WHAT TO DO: Within the data below, find the string "because" and return each line where it occurs.

[Saved entries]
----------------------------------------
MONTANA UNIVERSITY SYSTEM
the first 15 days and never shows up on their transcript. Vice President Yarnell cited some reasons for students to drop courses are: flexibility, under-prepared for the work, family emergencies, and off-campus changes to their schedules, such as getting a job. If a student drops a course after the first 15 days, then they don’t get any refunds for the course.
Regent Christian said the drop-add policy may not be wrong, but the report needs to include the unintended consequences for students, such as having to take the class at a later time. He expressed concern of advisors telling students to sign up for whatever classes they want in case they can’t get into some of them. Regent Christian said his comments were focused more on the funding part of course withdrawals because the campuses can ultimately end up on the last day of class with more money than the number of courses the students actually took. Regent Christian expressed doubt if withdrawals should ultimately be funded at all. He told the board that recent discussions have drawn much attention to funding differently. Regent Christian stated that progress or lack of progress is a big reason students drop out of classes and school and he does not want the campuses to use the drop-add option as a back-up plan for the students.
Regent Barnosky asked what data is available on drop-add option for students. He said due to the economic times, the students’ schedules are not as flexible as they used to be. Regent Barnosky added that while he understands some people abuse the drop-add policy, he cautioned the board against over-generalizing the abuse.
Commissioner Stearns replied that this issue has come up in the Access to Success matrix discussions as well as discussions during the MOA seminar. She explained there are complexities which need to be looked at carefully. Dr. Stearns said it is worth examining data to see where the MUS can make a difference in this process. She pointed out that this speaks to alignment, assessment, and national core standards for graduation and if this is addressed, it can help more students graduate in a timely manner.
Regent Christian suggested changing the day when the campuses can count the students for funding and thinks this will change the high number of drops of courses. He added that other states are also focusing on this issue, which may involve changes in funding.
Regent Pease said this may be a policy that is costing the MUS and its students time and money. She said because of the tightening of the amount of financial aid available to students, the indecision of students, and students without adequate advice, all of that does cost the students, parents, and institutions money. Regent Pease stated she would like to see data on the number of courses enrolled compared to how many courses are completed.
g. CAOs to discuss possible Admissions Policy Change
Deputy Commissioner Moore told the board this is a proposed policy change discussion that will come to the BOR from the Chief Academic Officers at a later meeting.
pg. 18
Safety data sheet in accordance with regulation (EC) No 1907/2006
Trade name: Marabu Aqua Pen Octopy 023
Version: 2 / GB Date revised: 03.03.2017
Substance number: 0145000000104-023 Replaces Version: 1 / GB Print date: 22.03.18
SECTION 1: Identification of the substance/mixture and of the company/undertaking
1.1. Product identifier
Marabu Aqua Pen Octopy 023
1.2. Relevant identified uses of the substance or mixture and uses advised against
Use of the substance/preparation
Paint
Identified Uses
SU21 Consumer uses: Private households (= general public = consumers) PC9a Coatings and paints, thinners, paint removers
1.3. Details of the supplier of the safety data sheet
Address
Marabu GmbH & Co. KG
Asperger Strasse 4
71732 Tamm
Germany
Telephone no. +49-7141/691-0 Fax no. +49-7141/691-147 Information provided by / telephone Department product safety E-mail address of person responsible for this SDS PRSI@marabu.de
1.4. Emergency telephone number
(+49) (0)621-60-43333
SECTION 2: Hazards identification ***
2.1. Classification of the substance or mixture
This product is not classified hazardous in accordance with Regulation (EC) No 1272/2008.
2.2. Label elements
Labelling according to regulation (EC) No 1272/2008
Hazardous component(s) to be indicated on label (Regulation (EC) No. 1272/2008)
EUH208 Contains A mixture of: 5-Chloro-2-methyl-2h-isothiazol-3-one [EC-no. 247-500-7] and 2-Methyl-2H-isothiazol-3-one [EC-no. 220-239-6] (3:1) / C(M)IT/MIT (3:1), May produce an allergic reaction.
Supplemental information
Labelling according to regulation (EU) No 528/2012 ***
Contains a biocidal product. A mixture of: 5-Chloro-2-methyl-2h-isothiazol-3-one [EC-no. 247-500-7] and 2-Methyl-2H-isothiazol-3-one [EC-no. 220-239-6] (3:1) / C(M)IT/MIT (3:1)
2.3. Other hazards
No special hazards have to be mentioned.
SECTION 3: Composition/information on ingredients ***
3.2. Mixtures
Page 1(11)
----------------------------------------
EXPECTED ANSWER:
Regent Christian said the drop-add policy may not be wrong, but the report needs to include the unintended consequences for students, such as having to take the class at a later time. He expressed concern of advisors telling students to sign up for whatever classes they want in case they can’t get into some of them. Regent Christian said his comments were focused more on the funding part of course withdrawals because the campuses can ultimately end up on the last day of class with more money than the number of courses the students actually took. Regent Christian expressed doubt if withdrawals should ultimately be funded at all. He told the board that recent discussions have drawn much attention to funding differently. Regent Christian stated that progress or lack of progress is a big reason students drop out of classes and school and he does not want the campuses to use the drop-add option as a back-up plan for the students.
Regent Pease said this may be a policy that is costing the MUS and its students time and money. She said because of the tightening of the amount of financial aid available to students, the indecision of students, and students without adequate advice, all of that does cost the students, parents, and institutions money. Regent Pease stated she would like to see data on the number of courses enrolled compared to how many courses are completed.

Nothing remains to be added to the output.